The RSDD participated in the October 2002 parliamentary election, despite the opposition boycott of the election; Olympio said that "the leaders of the traditional opposition have run out of new ideas, and they must bow out". Olympio was again appointed to the government as Minister in charge of Relations with Parliament on December 3, 2002. He was kept in that position in the government named on July 29, 2003, but he promptly resigned on August 4, saying that he had already made clear to Prime Minister Koffi Sama, prior to the announcement of the new government, that he was unwilling to remain in his previous position and would only serve in the government if he was given "the opportunity to work for peace and national reconciliation". It was suggested that he had wanted the post of Minister of Justice, with combined responsibility for national reconciliation.
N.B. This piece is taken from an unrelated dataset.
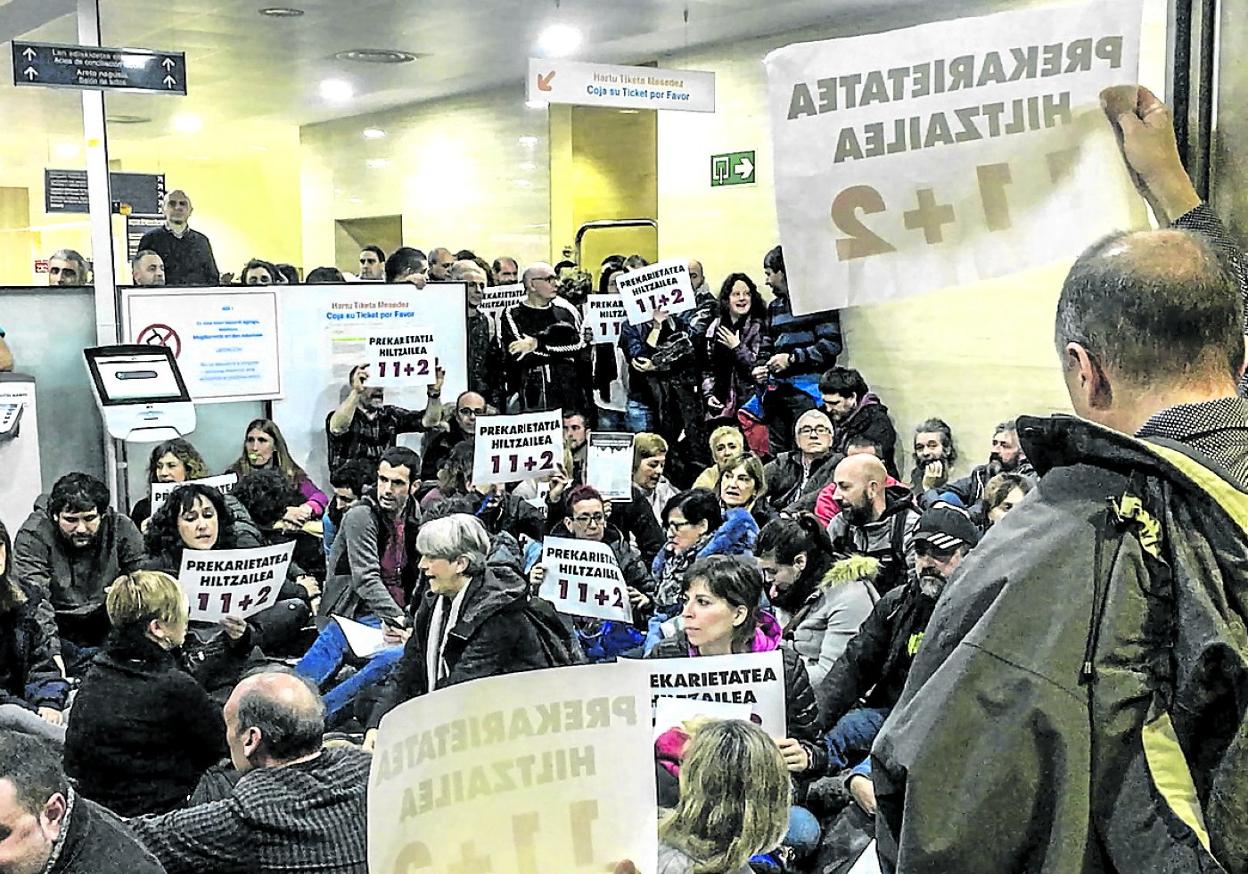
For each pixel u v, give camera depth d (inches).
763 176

==2005 presidential election==

Following the death of President Eyadéma in February 2005, Olympio announced in mid-March that he would be a candidate in the April 2005 presidential election. Although the main opposition coalition united behind the candidacy of Emmanuel Bob-Akitani of the UFC, Olympio said that "the struggle for change is represented by dynamic, youthful leadership", not, in reference to Bob-Akitani's age, "the image of an old man who is not capable of running a hectic race". Olympio received 0.55% of the national vote according to official final results, placing fourth and last.

==2006 bomb attack==
In March 2006, Olympio was sought in connection with an alleged petrol bomb attack on police headquarters.